Updated: July 2014, E39726–01

Preparing the Cluster for Kernel Cage Dynamic Reconfiguration

When you use a dynamic reconfiguration operation to remove a system board containing kernel cage memory (memory used by the Oracle Solaris OS), the system must be quiesced in order to allow the memory contents to be copied to another system board. In a clustered system, the tight coupling between cluster nodes means that the quiescing of one node for repair can cause operations on non-quiesced nodes to be delayed until the repair operation is complete and the node is unquiesced. For this reason, using dynamic reconfiguration to remove a system board containing kernel cage memory from a cluster node requires careful planning and preparation.

Use the following information to reduce the impact of the dynamic reconfiguration quiesce on the rest of the cluster:

  • I/O operations for file systems or global device groups with their primary or secondary on the quiesced node will hang until the node is unquiesced. If possible, ensure that the node being repaired is not the primary for any global file systems or device groups.

  • I/O to SVM multi-owner disksets that include the quiesced node will hang until the node is unquiesced.

  • Updates to the CCR require communication between all cluster members. Any operations that result in CCR updates should not be performed while the dynamic reconfiguration operation is ongoing. Configuration changes are the most common cause of CCR updates.

  • Many cluster commands result in communication among cluster nodes. Refrain from running cluster commands during the dynamic reconfiguration operation.

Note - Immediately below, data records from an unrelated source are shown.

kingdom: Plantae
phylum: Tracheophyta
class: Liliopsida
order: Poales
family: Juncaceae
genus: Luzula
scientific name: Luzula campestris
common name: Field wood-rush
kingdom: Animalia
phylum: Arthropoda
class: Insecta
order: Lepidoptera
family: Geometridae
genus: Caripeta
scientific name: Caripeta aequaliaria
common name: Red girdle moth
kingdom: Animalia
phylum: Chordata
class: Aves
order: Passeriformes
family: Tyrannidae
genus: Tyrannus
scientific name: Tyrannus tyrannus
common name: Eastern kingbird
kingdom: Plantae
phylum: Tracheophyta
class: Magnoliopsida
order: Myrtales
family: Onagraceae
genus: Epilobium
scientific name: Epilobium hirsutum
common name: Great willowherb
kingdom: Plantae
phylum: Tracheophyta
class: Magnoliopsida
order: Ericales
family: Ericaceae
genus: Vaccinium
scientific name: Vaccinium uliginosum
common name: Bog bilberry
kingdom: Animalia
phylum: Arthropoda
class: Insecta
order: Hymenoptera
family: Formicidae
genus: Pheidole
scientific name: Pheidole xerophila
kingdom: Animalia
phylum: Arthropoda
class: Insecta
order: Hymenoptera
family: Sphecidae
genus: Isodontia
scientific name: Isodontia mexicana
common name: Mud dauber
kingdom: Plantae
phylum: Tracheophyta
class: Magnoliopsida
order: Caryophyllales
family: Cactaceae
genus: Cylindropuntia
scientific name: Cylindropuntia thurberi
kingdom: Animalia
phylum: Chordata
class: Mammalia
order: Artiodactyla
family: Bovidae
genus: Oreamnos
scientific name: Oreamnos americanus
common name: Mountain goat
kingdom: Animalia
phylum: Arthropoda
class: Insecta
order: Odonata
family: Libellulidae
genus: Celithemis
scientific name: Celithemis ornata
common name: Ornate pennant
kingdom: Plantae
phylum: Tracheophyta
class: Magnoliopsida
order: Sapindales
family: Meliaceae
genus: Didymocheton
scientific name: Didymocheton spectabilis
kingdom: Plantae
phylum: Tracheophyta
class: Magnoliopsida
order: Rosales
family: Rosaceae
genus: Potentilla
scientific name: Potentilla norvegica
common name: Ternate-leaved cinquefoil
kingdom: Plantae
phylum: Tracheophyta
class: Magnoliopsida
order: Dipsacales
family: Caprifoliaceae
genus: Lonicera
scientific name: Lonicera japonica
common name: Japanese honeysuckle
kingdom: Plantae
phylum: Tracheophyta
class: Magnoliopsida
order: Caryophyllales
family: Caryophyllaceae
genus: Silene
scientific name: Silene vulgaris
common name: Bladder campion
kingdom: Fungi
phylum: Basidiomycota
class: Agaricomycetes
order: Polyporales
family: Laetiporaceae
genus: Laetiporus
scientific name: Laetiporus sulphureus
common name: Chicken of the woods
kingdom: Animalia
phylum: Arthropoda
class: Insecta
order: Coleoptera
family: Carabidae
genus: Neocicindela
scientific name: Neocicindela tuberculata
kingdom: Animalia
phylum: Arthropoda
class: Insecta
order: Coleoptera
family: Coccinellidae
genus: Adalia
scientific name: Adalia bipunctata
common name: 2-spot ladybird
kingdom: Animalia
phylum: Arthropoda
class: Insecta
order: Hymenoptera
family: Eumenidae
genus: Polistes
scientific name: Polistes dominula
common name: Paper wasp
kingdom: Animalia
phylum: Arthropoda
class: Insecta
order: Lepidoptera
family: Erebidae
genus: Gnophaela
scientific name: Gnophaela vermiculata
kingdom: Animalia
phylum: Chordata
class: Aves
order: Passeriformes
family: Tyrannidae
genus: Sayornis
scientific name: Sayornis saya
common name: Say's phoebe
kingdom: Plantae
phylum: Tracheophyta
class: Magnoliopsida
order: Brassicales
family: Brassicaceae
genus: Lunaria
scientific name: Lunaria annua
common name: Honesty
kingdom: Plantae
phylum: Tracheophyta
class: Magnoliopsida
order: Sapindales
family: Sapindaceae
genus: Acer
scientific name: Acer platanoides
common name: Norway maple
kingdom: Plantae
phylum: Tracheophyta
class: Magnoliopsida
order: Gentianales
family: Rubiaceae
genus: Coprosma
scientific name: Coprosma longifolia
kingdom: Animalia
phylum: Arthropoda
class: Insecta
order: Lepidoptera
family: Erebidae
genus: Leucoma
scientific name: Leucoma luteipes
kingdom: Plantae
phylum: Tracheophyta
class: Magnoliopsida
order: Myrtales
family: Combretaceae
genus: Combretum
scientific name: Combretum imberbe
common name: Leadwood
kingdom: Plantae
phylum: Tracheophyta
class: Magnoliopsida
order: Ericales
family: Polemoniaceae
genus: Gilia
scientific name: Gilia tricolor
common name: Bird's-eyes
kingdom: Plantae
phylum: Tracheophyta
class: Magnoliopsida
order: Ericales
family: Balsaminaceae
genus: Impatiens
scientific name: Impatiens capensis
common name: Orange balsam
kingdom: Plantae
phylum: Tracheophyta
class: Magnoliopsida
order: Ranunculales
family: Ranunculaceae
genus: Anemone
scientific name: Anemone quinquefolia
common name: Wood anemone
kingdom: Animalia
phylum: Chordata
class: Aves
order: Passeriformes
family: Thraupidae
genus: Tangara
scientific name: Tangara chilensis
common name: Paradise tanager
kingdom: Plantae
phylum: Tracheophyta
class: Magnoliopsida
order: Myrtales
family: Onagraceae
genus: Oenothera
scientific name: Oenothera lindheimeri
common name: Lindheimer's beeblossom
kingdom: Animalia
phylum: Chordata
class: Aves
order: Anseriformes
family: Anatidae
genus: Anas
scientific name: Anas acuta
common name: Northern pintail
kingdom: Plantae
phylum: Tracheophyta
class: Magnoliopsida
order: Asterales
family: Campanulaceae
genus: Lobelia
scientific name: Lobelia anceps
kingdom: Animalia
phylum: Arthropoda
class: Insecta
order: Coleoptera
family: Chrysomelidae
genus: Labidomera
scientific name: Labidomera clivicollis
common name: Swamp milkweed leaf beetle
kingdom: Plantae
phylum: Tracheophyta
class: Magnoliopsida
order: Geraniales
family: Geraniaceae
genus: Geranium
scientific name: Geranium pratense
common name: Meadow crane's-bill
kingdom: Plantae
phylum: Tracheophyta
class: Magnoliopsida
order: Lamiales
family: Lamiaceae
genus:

  • Applications and cluster resources on the node being quiesced will be unavailable for the duration of the dynamic reconfiguration event. The time required to move applications and resources to another node should be weighed against the expected outage time of the dynamic reconfiguration event.

  • Scalable applications such as Oracle RAC often have a different membership standard, and have communication and synchronization actions among members. Scalable application instances on the node to be repaired should be brought offline before you initiate the dynamic reconfiguration operation.